A role for heme in Alzheimer's disease:: Heme binds amyloid β and has altered metabolism

Heme is a common factor linking several metabolic perturbations in Alzheimer's disease (AD), including iron metabolism, mitochondrial complex IV, heme oxygenase, and bilirubin. Therefore, we determined whether heme metabolism was altered in temporal lobes obtained at autopsy from AD patients and age-matched nondemented subjects. AD brain demonstrated 2.5-fold more heme-b (P < 0.01) and 26% less heme-a (P = 0.16) compared with controls, resulting in a highly significant 2.9-fold decrease in heme-a/heme-b ratio (P < 0.001). Moreover, the strong Pearson correlation between heme-a and heme-b measured in control individuals (r(2) = 0.66, P < 0.002, n = 11) was abolished in AD subjects (r(2) = 0.076, P = 0.39, n = 12). The level of ferrochelatase (which makes heme-b in the mitochondrial matrix) in AD subjects was 4.2 times (P < 0.04) that in nondemented controls, suggesting up-regulated heme synthesis. To look for a possible connection between these observations and established mechanisms in AD pathology, we examined possible interactions between amyloid is (Abeta) and heme.
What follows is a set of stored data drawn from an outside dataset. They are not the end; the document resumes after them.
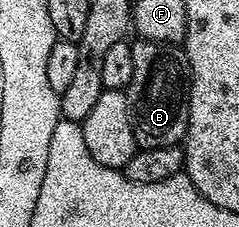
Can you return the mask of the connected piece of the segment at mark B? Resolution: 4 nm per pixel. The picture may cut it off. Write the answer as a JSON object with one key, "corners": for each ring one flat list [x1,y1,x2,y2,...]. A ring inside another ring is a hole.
{"corners":[[140,37,131,42,131,51,133,80,129,80,125,93,136,147,144,150,180,145,187,136,189,124,187,101,191,95,191,69,187,51,179,44]]}

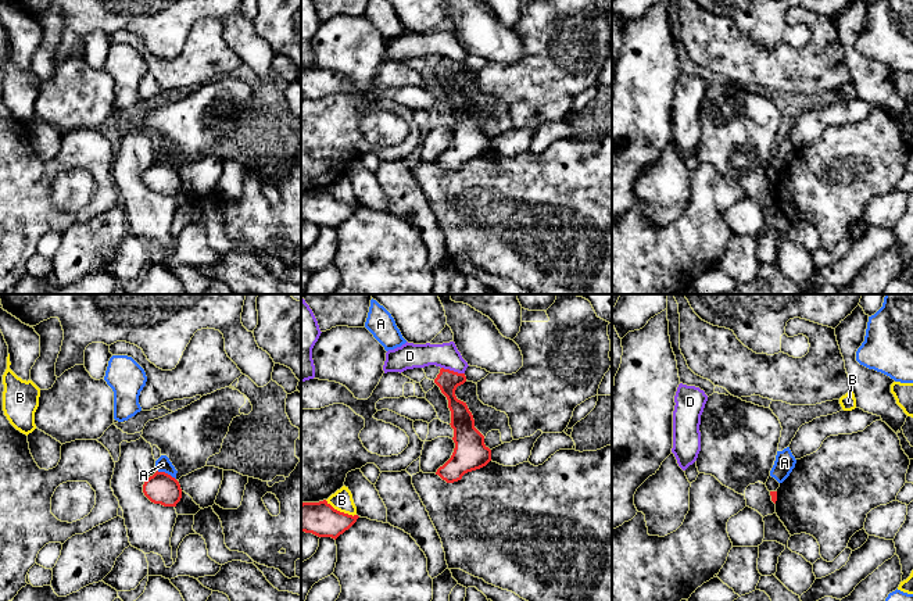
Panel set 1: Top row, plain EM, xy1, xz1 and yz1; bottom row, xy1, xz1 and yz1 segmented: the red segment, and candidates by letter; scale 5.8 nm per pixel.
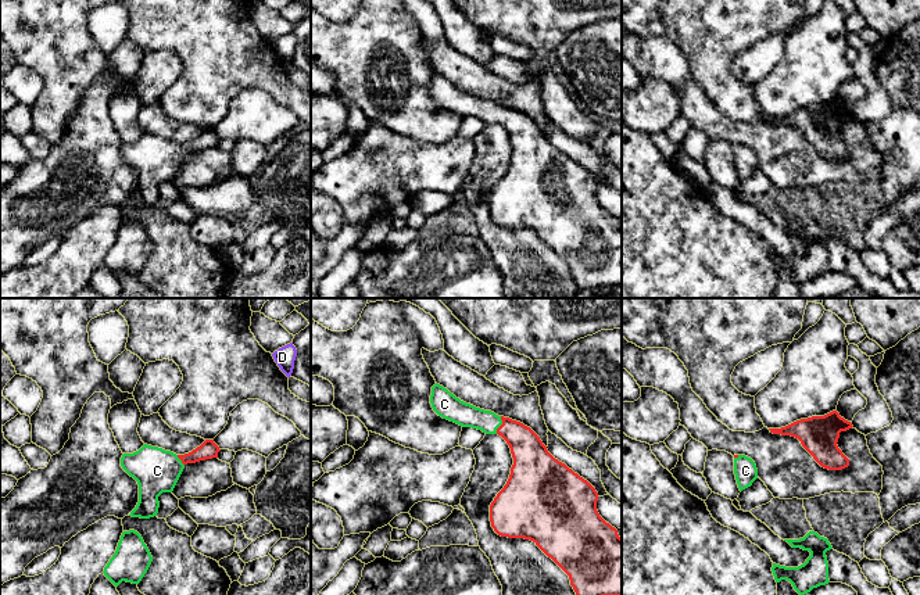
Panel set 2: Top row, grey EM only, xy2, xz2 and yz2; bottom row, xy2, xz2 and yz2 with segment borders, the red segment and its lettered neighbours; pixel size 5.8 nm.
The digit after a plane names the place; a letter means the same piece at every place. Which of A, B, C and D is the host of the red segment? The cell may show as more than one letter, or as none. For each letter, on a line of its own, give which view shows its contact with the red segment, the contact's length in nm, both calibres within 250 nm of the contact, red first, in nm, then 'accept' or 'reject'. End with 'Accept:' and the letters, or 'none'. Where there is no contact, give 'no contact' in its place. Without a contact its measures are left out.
A: contact in xy1; length 130 nm; calibres 180 and 90 nm; reject
B: contact in xz1; length 200 nm; calibres 190 and 120 nm; reject
C: contact in xz2; length 110 nm; calibres 200 and 140 nm; accept
D: contact in xz1; length 140 nm; calibres 120 and 150 nm; reject
Accept: C

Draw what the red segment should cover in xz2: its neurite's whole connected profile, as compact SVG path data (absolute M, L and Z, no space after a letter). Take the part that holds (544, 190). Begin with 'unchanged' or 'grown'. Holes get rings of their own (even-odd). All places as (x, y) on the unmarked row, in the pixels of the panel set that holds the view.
grown | M440 74L432 76L433 100L462 117L501 125L511 137L513 154L504 178L490 194L490 211L501 226L533 230L568 265L579 290L622 286L622 227L597 200L595 178L555 148L527 115L466 93Z

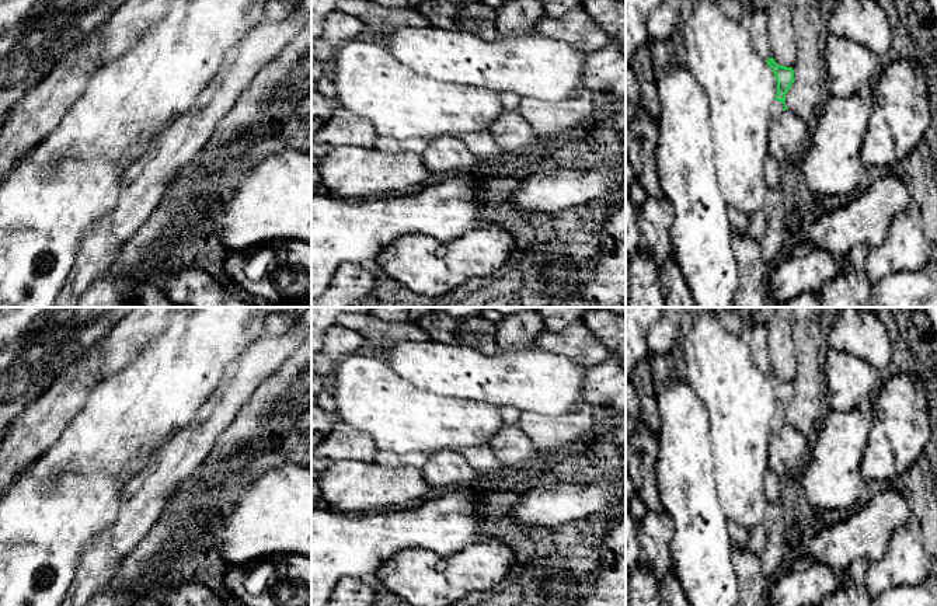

Abeta((1-40)) and Abeta((1-42)) induced a redshift of 15-20 nm in the spectrum of heme-b and heme-a suggesting that heme binds Abeta, likely to one or more of the histidine residues. Lastly, in a tissue culture model, we found that clioquinol, a metal chelator in clinical trials for AD therapy, decreased intracellular heme. In light of these observations, we have proposed a model of AD pathobiology in which intracellular Abeta complexes with free heme, thereby decreasing its bioavailability (e.g., heme-a) and resulting in functional heme deficiency. The model integrates disparate observations, including Abeta, mitochondrial dysfunction, cholesterol, and the proposed efficacy of clioquinol.